A pesar del arduo trabajo en cada uno de sus centros para niños, jóvenes, adultos y ancianos, este sacerdote asegura sacarse tiempo para leer, pasear y visitar a sus amigos. Soldado de la filantropía

La Razón (Edición Impresa) / Mitsuko Shimose

00:00 / 21 de diciembre de 2014

Nació en Zaragoza, una ciudad española de la provincia de Aragón, hace 56 años y es el menor de cuatro hermanos.

Cuando tenía 17, Jesús Llorente pensó en el sacerdocio como posibilidad y entró al seminario a los 18 años con la misma perspectiva.
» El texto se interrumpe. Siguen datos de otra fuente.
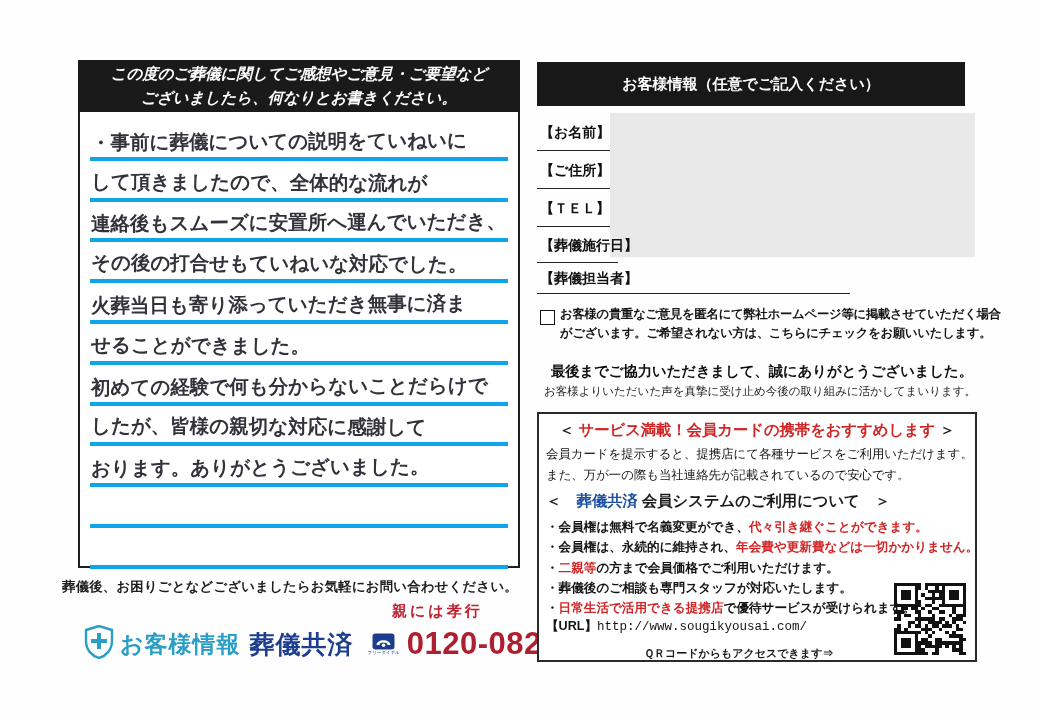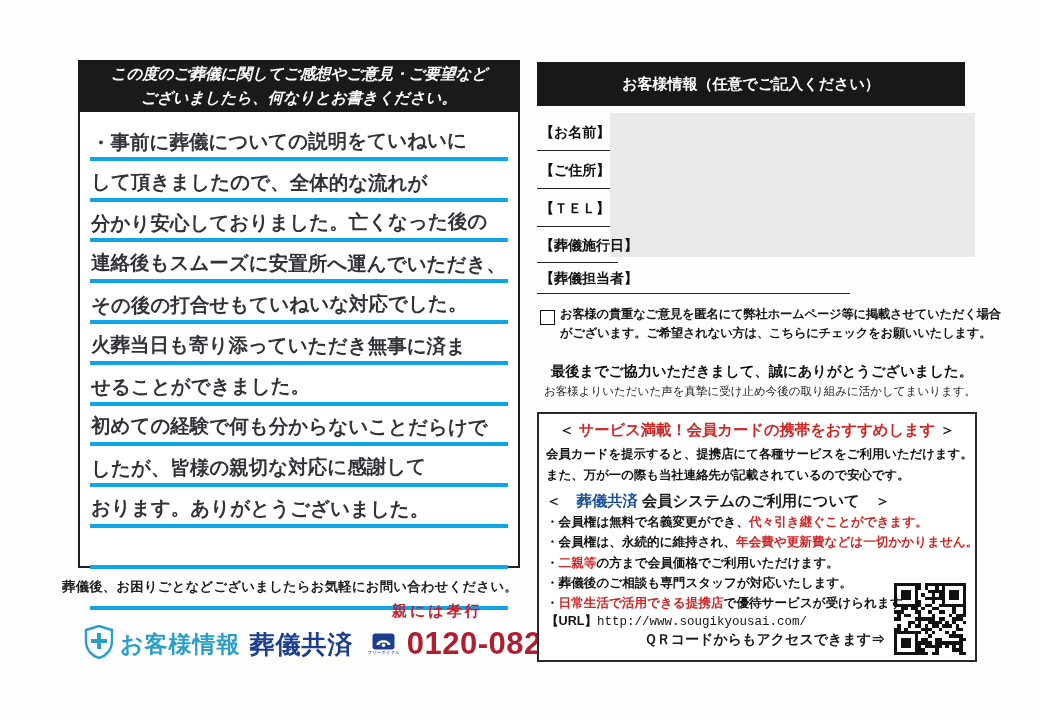--- a/index.html
+++ b/index.html
@@ -41,50 +41,47 @@
   .cb-text{position:absolute;left:560px;font-size:12.3px;font-weight:600;color:#151515;
            white-space:nowrap;letter-spacing:-0.2px;}
   .thanks-bold{position:absolute;left:551px;top:362px;font-size:14.3px;font-weight:700;
                color:#0e0e0e;white-space:nowrap;}
   .thanks-sub{position:absolute;left:544px;top:384px;font-size:11.5px;font-weight:500;
               color:#222;white-space:nowrap;}
   .promo-box{position:absolute;left:537px;top:412px;width:440px;height:250px;box-sizing:border-box;
              border:2px solid #2a2a2a;background:#fff;padding:5px 7px 0 7px;}
   .promo-header{text-align:center;font-size:15.3px;font-weight:700;margin-top:1px;white-space:nowrap;}
   .promo-header .red{color:#d02626;}
-  .promo-line{font-size:12.4px;font-weight:700;margin-top:4.5px;color:#141414;white-space:nowrap;}
+  .promo-line{font-size:12.4px;font-weight:400;margin-top:4.5px;color:#141414;white-space:nowrap;}
   .sys-header{text-align:left;font-size:15.3px;font-weight:700;margin-top:7px;white-space:nowrap;}
   .sys-header .blue{color:#1d4fa0;}
   .bullet{font-size:12.6px;font-weight:600;line-height:20.3px;color:#141414;white-space:nowrap;}
-  .bullets{margin-top:0;}
+  .bullets{margin-top:5px;}
   .bullet .red{color:#d02626;}
   .url-row{font-size:12.6px;font-weight:700;color:#141414;white-space:nowrap;line-height:17px;}
   .url-row .url{font-family:"Liberation Mono",monospace;font-weight:400;font-size:12.5px;}
-  .qr-note{font-size:14px;font-weight:600;margin-left:98px;line-height:17px;white-space:nowrap;}
+  .qr-note{font-size:11px;font-weight:600;margin-left:98px;line-height:17px;white-space:nowrap;margin-top:9px;}
   .qr{position:absolute;right:9px;bottom:5px;width:72px;height:72px;}
 </style>
 </head>
 <body>
 
 <div class="page">
 
   <div class="lp-header">
     <span>この度のご葬儀に関してご感想やご意見・ご要望など</span>
     <span>ございましたら、何なりとお書きください。</span>
   </div>
 
   <div class="writing-box">
     <div class="hw-line">
         <span>・事前に葬儀についての説明をていねいに</span>
       </div>
     <div class="hw-line">
         <span>して頂きましたので、全体的な流れが</span>
-      </div>
-    <div class="hw-line">
-        <span>分かり安心しておりました。亡くなった後の</span>
       </div>
     <div class="hw-line">
         <span>連絡後もスムーズに安置所へ運んでいただき、</span>
       </div>
     <div class="hw-line">
         <span>その後の打合せもていねいな対応でした。</span>
       </div>
     <div class="hw-line">
         <span>火葬当日も寄り添っていただき無事に済ま</span>
       </div>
A los 24 finalmente se ordenó como sacerdote en la diócesis de Cuenca, en Castilla, cerca de Madrid.

Estuvo 11 años en parroquias, tanto rurales como de la misma ciudad de Cuenca, trabajando como voluntario con privados de libertad, drogodependientes y personas con VIH/sida, y hace 21 años que vive en Bolivia.

En 1993 fue a México a hacer unos cursos y allí coincidió con monseñor Gonzalo del Castillo, quien era obispo auxiliar de  La Paz, y  lo invitó a conocer esta ciudad.

Llegó a la hoyada ese mismo año y decidió quedarse porque descubrió la posibilidad de acompañar a  gran parte de la población de las periferias y trabajar por ella.

Bajo esta misma perspectiva —y gracias a datos de Unicef que revelan que en La Paz existen unas 40.000 personas con discapacidad intelectual, y no hay una respuesta clara a  la  integración social— hace tres años creó un centro para niños que acarrean este mal, que funciona en dos aulas en el Centro Señor de la Exaltación, ubicado en la zona de Vino Tinto.

“Muchos de los niños, que son más de 20, están ahí desde las 08.00 hasta las 17.00 y reciben  alimentación completa, además de las terapias personalizadas que necesitan, y sobre todo, el trabajo de integración con los otros niños”.

Aparte de este centro, hace tres meses se creó también otro para jóvenes y adultos con capacidades diferentes en la Meseta de Achumani.

“Estoy  tocando puertas para ver la posibilidad de hacer otra edificación y poder acoger a muchos más jóvenes y adultos”, cuenta.

La meta, en ambos casos, es la integración social. “Tenemos un convenio con centros educativos, para que ellos puedan desarrollar a plenitud toda su capacidad intelectual”.

En lo laboral, a partir de febrero funcionarán talleres de producción para que puedan percibir un monto de dinero para vivir y desarrollar  sus capacidades. Desde el mismo mes, y en lo social, se los integrará en actividades deportivas, lúdicas y culturales.

En la zona Norte también se encuentran dos centros infantiles (385 niños), dos comedores (100), un proyecto de apoyo educativo (70) y otro de ancianos (25) que operan con su apoyo.